Ik heb hier minder mijn persoonlijk belang op het oog, daar ik de betrekking niet om geldelijk voordeel heb geambieerd, en derhalve ook zoolange ik met 's Konings vertrouwen mag verzekerd blijven dezelfde met ijver zal blijven waarnemen al ware er ook in het geheel geen jaarwedde aan verbonden; doch de regeling dezer zaak moet mijns inziens niet naar persoonlijke omstandigheden of convenentiën maar naar algemene regelen van billijkheid plaats hebben; mijn opvolger kan welligt niet in mijne positie zich bevinden en al ware het dan ook maar enkel om den stand van burgemeester in het oog van de minkundige raad enigermate te releveren, zou ik wenschen dat dit functie of eershalve wordt waargenomen of zo er eene jaarwedde aan wordt verbonden derhalve niet gelijkgesteld te zien met die eens dagloners.

2e. met betrekking tot die van den secretaris:

Niemand in deze uitgestrekte gemeente is er die ook maar enigermate daartoe bekwaam zijnde zoude. Reeds tot 2 malen heb ik getracht jongelieden van elders daartoe op te leiden, die ik ten mijnen eigen kosten heb gesalarieerd; doch welk vooruitzigt kan het opleveren voor een jong mensch van enige aanleg om na jaren oefening een post te verkrijgen die hem f. 180,- 'sjaars biedt. Het is onwaarschijnlijk dat zich op die voorwaarde immer een geschikt persoon daartoe zal voordoen en toch ware zulks in het belang der gemeente wenselijk daar de burgemeester die tevens secretaris is te zeer is overladen met bureautaken.
3e. Met betrekking tot die van den gemeente-ontvanger.

Tot voor weinige jaren, werd deze functie door eenen bakker waargenomen: de schromelijke verwarring die ik, bij de aanvaarding mijner betrekking in het financiewezen der gemeente heb aangetroffen houde ik merendeels nog voor een gevolg der toenmalige administratie; deze man genoot f. 130.- 's jaars. Toen ik den tegenwoordige geschikte persoon in den aanvang vorig jaar daartoe aan de raad voorstelde, was er een tweede bakker die aanbood zulks voor f. 20,- minder te doen; de Raad door vroegere ondervinding niet wijzer, scheen dit aanbod aan te nemen hoezeer de persoon er niet de minste geschiktheid toe had; en het is op mijn aanraden geweest dat ik den tegenwoordige ontvanger heb voorgesteld om zijn diensten ook voor die prijs aan te bieden en dat hij de voorkeur kreeg. Niettegenstaande alle door mij in de raad aangewende pogingen om de jaarwedde nu ten minste tot de vorige hoogte van f. 130,- terug te brengen is mij zulks niet mogen gelukken. "

Tot zover de brief van de burgemeester aan de Gedeputeerde Staten.

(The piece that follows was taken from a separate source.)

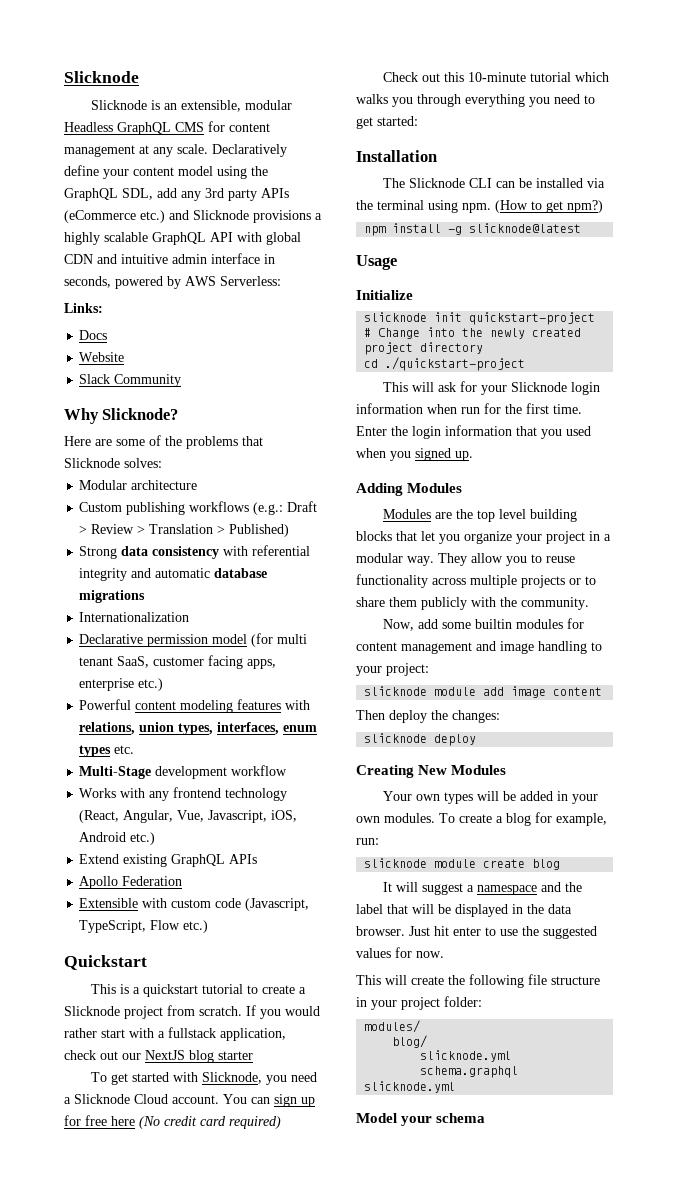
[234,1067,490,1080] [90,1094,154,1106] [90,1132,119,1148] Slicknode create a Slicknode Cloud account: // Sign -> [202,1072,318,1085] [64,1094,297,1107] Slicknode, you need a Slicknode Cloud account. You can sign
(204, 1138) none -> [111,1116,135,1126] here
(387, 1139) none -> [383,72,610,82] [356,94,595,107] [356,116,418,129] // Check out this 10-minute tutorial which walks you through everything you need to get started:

Wellicht om het niveau van de raad op te krikken, heeft Gallenkamp Pels zich zelf tot raadslid laten verkiezen. Gedurende de periode 1853-1859 en 1863 -1869 is hij IjH neweest van de raad. In die tijd was die combinatie nog mogelijk. Veel invloed op het oordeel van de raad voor zover het gaat om het salaris van de secretaris heeft dat niet gehad. In 1858 werd een voorstel om dat te verhogen tot tweemaal toe afgewezen. Een speciaal daartoe belegde raadsvergadering kon geen doorgang vinden omdat slechts twee leden waren opgekomen, t.w. de burgemeester en één van de wethouders.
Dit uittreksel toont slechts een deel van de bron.